Copy each line from the entries that the word "macro" appears in.

▶ Supplied material:
Segment Open

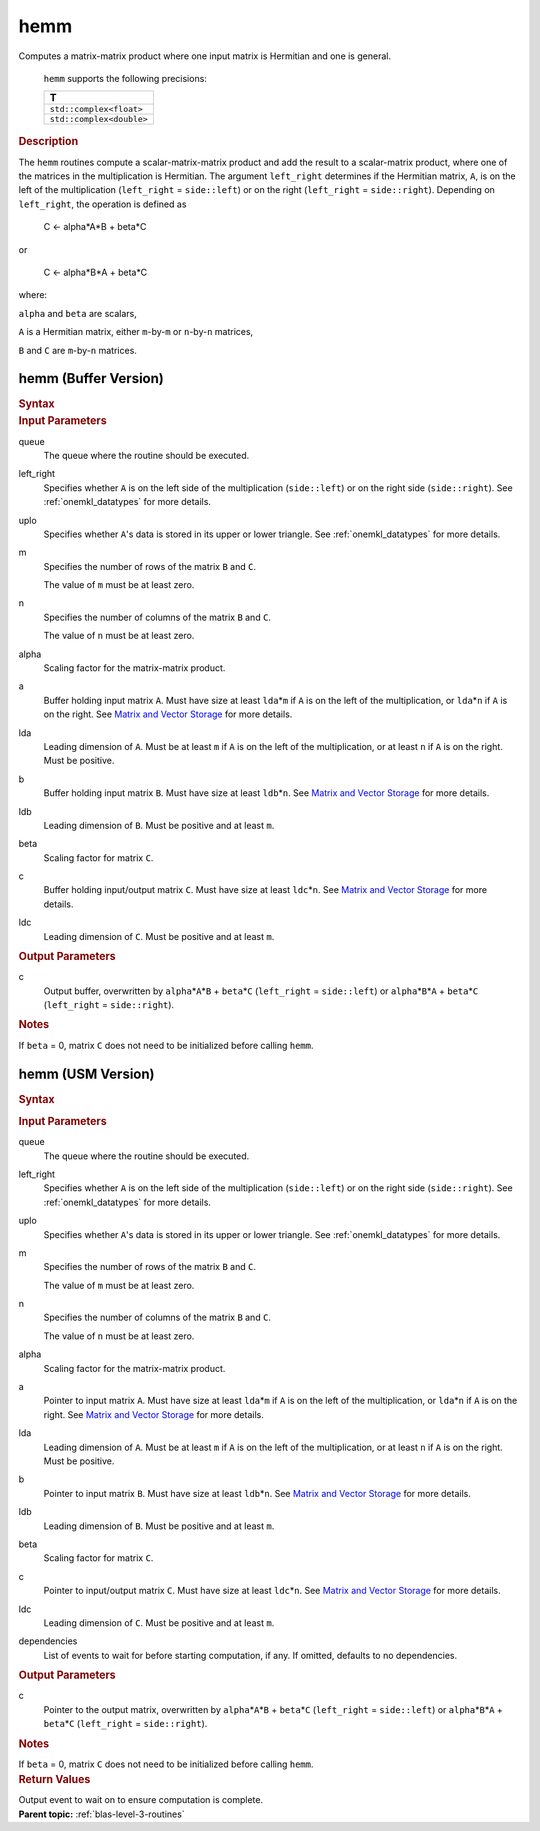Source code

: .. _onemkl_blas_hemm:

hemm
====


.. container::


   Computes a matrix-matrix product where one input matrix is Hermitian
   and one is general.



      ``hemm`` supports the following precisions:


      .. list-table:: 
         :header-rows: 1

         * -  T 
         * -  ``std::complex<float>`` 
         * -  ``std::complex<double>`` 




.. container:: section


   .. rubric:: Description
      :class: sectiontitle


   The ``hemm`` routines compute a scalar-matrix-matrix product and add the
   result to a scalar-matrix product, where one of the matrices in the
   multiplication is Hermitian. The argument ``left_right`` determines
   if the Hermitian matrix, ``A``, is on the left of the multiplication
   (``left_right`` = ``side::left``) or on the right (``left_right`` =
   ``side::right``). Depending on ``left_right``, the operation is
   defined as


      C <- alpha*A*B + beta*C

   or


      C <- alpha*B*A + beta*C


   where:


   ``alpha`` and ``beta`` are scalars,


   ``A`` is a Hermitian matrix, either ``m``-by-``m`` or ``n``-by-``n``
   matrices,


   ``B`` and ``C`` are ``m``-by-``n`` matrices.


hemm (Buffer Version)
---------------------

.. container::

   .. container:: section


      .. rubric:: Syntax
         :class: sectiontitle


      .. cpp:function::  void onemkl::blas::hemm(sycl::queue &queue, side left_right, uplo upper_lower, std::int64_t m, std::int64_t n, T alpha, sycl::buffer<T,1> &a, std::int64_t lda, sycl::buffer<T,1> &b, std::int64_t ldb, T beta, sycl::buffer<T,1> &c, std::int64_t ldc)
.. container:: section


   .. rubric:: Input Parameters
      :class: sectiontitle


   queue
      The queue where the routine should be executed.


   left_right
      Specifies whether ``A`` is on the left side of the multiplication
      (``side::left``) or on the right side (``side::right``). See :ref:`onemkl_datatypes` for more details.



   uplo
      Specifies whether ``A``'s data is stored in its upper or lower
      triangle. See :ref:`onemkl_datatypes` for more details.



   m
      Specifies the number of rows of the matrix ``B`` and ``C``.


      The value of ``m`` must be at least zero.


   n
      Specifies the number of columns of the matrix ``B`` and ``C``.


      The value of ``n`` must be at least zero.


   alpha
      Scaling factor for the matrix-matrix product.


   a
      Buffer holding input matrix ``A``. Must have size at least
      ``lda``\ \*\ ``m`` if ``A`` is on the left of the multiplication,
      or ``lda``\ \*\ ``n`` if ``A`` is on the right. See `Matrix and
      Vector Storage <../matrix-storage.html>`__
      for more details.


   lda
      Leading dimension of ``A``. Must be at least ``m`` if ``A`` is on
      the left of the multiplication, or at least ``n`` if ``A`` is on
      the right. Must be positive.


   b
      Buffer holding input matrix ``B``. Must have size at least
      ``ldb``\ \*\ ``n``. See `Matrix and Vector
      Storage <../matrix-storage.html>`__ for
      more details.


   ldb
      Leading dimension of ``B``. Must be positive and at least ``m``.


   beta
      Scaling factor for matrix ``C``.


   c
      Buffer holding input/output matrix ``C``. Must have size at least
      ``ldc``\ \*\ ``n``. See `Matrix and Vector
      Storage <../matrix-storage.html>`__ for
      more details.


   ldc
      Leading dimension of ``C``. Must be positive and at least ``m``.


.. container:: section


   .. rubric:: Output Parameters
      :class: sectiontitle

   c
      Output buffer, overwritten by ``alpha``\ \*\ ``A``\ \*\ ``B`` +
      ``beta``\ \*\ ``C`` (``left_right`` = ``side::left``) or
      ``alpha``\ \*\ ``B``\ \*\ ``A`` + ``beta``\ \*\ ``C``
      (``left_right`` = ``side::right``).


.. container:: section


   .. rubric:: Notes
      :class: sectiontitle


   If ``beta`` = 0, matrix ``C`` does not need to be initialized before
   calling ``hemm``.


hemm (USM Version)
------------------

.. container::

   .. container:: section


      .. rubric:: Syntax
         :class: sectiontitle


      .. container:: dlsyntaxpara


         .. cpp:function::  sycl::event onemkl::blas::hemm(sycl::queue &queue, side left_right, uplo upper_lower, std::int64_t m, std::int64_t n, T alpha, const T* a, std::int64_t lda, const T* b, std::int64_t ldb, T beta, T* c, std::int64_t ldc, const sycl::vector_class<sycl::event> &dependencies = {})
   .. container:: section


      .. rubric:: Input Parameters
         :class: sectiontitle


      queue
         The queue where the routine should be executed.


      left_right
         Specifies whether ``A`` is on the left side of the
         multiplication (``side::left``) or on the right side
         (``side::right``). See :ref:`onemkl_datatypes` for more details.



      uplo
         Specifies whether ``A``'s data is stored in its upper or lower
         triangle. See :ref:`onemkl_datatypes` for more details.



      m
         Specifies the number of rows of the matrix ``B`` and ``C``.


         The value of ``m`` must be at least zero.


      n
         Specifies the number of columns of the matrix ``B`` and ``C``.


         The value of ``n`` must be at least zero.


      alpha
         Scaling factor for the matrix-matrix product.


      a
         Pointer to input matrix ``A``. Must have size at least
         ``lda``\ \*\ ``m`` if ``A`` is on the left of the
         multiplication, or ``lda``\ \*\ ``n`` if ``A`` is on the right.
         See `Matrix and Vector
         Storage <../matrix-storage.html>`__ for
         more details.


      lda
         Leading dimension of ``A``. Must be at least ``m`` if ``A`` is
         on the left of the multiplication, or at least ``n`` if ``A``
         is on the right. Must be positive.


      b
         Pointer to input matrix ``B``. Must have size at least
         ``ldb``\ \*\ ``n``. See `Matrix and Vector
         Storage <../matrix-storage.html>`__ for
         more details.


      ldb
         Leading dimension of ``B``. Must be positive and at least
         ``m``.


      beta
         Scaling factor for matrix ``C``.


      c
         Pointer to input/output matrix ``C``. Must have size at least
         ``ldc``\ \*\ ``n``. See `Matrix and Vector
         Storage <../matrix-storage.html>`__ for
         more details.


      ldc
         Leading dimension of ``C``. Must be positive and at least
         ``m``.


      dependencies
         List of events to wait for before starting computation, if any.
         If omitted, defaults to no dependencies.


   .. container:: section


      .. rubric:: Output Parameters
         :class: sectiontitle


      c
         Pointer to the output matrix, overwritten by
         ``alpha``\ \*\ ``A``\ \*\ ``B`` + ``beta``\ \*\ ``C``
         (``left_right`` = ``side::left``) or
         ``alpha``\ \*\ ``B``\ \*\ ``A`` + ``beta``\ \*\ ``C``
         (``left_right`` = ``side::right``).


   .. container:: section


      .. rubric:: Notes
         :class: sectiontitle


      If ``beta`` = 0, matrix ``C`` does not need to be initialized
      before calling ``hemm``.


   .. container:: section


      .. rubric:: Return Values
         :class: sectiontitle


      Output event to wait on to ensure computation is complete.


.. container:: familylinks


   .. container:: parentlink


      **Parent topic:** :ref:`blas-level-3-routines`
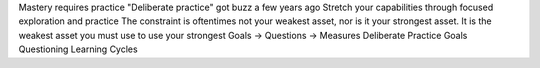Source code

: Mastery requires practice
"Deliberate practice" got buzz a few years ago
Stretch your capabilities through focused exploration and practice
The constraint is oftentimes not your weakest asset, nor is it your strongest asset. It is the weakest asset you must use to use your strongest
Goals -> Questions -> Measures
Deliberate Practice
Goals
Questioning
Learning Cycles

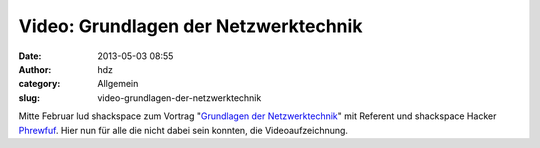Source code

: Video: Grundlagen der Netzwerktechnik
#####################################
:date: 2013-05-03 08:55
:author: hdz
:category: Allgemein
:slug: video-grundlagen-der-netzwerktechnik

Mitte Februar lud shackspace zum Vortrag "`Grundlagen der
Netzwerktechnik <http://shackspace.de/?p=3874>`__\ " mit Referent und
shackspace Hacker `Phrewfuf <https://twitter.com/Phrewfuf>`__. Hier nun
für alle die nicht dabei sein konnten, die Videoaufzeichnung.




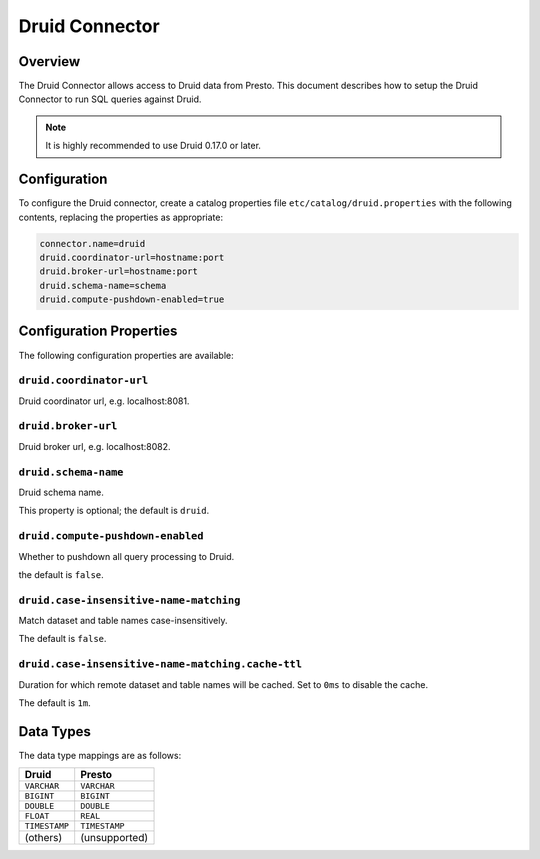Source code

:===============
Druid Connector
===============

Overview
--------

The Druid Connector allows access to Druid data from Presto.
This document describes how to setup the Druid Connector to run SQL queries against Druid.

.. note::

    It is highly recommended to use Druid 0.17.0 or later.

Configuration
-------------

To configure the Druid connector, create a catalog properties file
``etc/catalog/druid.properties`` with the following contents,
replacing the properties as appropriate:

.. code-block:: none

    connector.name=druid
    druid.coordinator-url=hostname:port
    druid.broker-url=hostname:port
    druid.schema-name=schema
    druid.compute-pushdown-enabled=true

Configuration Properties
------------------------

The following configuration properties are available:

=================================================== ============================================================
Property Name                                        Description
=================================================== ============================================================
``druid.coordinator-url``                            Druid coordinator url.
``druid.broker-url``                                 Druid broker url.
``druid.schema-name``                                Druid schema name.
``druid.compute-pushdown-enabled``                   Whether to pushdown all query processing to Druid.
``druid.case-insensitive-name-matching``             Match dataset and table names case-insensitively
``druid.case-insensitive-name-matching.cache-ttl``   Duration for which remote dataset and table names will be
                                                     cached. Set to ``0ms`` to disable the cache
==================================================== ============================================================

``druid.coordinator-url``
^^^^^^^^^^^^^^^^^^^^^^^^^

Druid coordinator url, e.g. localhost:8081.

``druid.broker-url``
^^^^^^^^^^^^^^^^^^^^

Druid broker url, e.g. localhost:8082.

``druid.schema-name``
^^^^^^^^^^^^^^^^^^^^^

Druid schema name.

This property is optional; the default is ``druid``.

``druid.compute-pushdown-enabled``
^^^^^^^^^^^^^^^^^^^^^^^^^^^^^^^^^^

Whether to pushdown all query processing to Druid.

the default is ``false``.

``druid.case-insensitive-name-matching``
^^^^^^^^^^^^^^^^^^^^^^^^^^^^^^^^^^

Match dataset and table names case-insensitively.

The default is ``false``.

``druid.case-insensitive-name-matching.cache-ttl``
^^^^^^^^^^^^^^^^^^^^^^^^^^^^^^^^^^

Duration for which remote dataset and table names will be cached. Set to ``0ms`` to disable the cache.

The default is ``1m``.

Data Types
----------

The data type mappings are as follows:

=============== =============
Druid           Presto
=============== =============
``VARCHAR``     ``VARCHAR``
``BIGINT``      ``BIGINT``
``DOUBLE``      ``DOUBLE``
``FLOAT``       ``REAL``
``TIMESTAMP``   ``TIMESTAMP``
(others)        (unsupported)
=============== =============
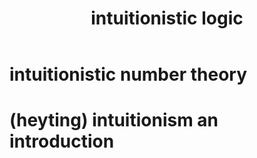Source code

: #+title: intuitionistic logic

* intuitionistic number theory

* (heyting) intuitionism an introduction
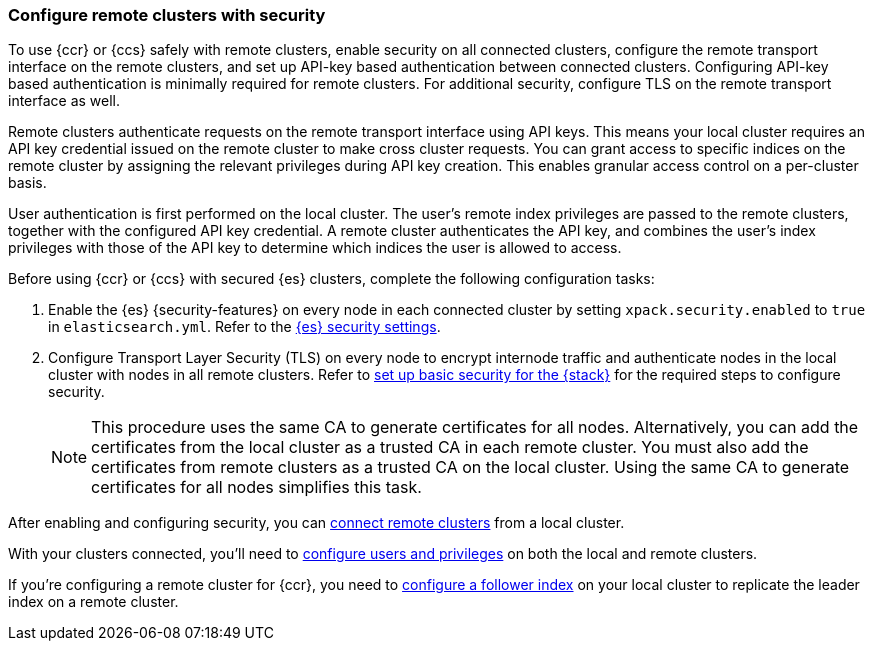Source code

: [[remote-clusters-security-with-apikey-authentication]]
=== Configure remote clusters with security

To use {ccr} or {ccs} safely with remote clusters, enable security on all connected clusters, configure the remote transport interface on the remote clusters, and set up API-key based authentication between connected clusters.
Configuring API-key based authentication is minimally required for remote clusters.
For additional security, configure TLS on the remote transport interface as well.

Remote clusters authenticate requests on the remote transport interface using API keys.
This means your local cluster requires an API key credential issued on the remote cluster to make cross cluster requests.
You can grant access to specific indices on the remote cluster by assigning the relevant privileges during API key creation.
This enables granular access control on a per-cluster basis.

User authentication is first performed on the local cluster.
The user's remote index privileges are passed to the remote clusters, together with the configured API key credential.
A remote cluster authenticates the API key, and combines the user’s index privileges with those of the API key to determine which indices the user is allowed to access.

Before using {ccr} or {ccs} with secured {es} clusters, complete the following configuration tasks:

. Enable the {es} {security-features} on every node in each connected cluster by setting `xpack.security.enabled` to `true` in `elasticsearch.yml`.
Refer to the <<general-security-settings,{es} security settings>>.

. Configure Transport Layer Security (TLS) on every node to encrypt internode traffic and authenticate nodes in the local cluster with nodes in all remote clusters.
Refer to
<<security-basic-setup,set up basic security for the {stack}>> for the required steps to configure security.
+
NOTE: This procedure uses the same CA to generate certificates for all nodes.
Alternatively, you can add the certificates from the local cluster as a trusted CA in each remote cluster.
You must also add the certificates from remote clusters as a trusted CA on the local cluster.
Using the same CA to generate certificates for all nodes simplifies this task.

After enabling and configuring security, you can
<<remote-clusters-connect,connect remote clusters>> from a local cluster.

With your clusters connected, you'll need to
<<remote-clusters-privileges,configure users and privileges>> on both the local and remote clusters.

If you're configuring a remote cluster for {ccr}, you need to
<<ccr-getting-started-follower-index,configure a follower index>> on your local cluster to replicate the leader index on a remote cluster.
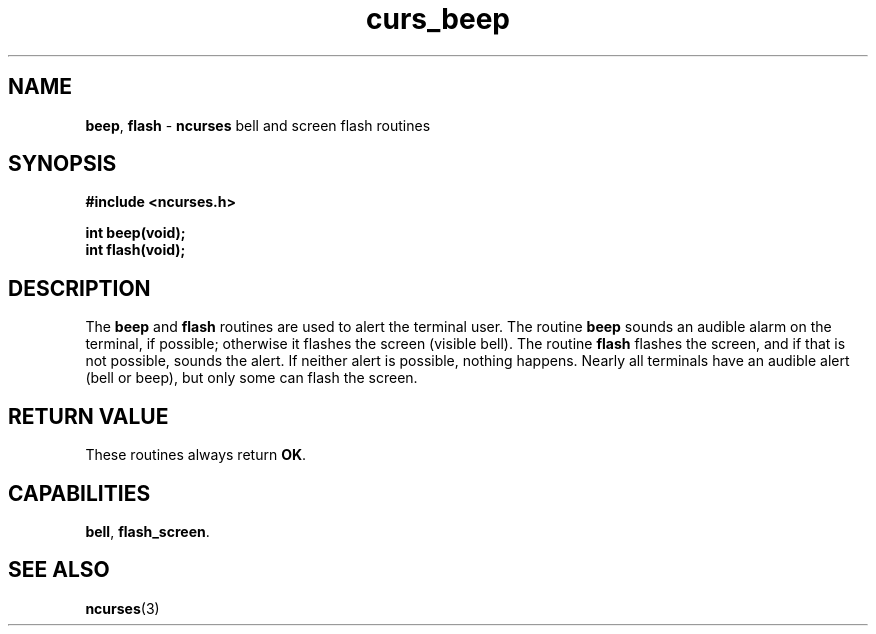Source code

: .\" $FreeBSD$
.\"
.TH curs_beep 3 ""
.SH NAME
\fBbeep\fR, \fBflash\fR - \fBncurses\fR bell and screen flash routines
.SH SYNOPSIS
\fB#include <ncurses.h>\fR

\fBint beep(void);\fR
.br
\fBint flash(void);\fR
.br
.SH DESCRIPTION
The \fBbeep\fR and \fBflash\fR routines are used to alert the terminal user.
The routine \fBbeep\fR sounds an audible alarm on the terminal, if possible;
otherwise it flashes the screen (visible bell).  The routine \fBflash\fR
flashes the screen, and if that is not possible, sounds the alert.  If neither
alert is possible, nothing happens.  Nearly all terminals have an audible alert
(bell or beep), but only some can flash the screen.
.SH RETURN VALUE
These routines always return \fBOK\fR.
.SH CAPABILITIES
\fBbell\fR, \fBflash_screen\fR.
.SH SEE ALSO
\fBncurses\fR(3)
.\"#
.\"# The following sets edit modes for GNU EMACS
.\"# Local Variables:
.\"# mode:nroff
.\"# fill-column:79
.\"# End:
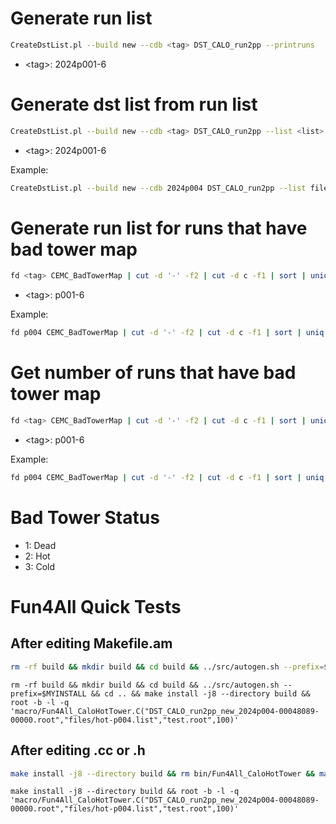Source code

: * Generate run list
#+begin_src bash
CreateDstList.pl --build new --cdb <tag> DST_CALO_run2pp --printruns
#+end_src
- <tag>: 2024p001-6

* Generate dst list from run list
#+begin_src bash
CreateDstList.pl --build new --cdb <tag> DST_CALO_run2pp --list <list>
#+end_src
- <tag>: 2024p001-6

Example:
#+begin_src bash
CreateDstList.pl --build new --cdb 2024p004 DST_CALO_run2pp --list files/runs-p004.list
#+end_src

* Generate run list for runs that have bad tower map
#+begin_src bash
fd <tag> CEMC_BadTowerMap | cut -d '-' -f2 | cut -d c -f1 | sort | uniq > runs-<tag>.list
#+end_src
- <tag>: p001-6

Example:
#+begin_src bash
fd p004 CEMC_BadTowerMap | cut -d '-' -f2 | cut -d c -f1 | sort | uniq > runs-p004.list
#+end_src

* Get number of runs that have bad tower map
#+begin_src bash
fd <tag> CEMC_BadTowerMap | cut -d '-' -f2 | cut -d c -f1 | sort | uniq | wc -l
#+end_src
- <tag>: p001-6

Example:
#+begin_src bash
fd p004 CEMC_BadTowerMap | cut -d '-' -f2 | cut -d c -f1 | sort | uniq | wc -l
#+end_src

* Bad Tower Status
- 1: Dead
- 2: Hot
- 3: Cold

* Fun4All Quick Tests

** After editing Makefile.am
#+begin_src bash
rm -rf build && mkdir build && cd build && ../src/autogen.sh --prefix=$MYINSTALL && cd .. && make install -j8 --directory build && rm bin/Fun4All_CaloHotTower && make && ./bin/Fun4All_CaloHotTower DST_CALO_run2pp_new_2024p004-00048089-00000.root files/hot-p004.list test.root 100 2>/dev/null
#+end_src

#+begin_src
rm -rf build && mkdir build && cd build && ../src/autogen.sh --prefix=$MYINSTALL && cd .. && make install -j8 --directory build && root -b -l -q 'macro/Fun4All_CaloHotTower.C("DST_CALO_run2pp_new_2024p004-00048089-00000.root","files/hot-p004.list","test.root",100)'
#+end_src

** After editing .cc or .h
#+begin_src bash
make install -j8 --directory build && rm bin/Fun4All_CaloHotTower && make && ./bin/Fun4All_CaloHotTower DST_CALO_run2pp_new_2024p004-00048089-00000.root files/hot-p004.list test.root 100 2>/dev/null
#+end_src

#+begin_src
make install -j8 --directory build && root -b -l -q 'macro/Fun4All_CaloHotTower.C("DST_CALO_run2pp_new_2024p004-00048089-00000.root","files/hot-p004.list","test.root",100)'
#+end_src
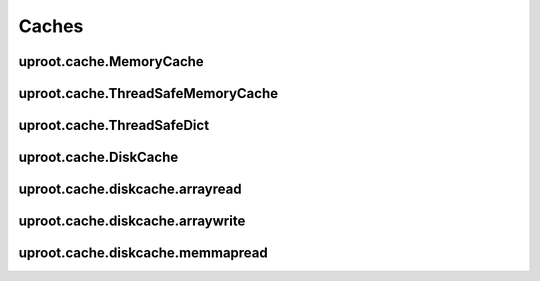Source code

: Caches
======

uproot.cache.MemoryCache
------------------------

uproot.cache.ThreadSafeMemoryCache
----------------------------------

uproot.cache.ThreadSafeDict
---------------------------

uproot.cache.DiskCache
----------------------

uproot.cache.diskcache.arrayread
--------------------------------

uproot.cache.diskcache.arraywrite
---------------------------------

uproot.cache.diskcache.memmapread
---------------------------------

Segment Closed

▶ Solution below:
rm -rf build && mkdir build && cd build && ../src/autogen.sh --prefix=$MYINSTALL && cd .. && make install -j8 --directory build && root -b -l -q 'macro/Fun4All_CaloHotTower.C("DST_CALO_run2pp_new_2024p004-00048089-00000.root","files/hot-p004.list","test.root",100)'
make install -j8 --directory build && root -b -l -q 'macro/Fun4All_CaloHotTower.C("DST_CALO_run2pp_new_2024p004-00048089-00000.root","files/hot-p004.list","test.root",100)'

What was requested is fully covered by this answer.